AMAZING. I used to run around my neighborhood as a kid and write down people’s license plate numbers and things like, “Short man with funny mustache walking dog,” in a special notebook just like hers!

Kaitlin

You captured my feelings about this movie exactly. I also read the book, but when the movie came out I did want to live inside of it. I still have very specific memories and images from it–that garden scene at the beginning with all the bottle art was my 10-year-old dreamland!!! And all the colors and warmth of that bedroom are fantastic. Thanks for making me smile this morning!

Kym

To quote my “go to” movie about my “go to” book just brings me joy! I will have to watch the movie again, I first read the book in second grade and by sixth grade had read it every year…thanks for so perfectly capturing the beauty of this movie. as a child Idefinitely wanted to live in this world. However, I would choose to live in You’ve Got Mail as a grown up!

ashley w-p

Finally saw this on my blogreader, and Max, THANK YOU! I was (still am?) obsessed with “Harriet the Spy” too! My book had well-worn pages long before the movie came out, and I still own it on VHS (WHY??) and DVD.. Glad to see your love come through, especially in the second paragraph!
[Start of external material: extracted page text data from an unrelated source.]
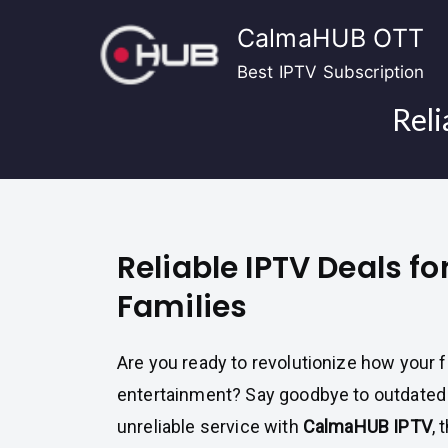
Skip
CalmaHUB OTT
to
content
Best IPTV Subscription
Reli
Reliable IPTV Deals 
Families
Are you ready to revolutionize how your 
entertainment? Say goodbye to outdated
unreliable service with
CalmaHUB IPTV
,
Such a great thing to end the work-week with.. Thanks again..

lauren c

great pic!! after seeing this movie, i totally started writing down EVERYTHING in case it lead to solving a mystery down to the line… clues, man, clues.

misa

this is so great! “harriet the spy” was my absolute favorite book as a child. i’ve re-read it several times as an adult and have found even more to love.

Josh T Franco

THANK YOU THANK YOU! “Cult” movie indeed; everyone I ever talk to about this movie either has no idea what I’m talking about, or it’s a vague memory and they think I’m nuts for caring about it. But for me, this movie was/is formative of my career path, general approach to life, and so on. Also, Trachtenberg’s Harriet and Albert Elbaz (Lanvin) are the two figures in my head every morning when I get dressed. I wear Thom Browne pants 6 sizes too big, belted with a wide leather brown, and rolled up to mid-calf with bright socks and ankle boots because that’s how Harriet would roll. Oversized trench in cool weather too, of course. And a great day for me means playing tag with my Bests in the park (but not getting my notebook stolen by some stuck up snot!). THANK YOU!

Elizabeth

Thank you. Adding this book and movie to my boys’ Christmas lists. Or maybe activities for Thanksgiving weekend. Everyone’s memories in the comments were just as fun to read as the post.

Miss B

this is the best!!! i read your blog just for these “Living In” posts.. they should be more frequent! kudos design sponge :)

Aly

“Knowing everything won’t do you a bit of good unless you use it to put beauty into the world” is my life motto and comes from Golly! I even wrote my college entrance essay about Harriet the Spy! :)

Michelle

Would you possibly be able to answer a question for me? You remember that scene during art class when everyone is passing a secret around about Harriet, and then, they spill paint on her? Do you, by some chance, know the name of that song? I’ve exhausted every nook and cranny of the internet looking for it and have had no luck.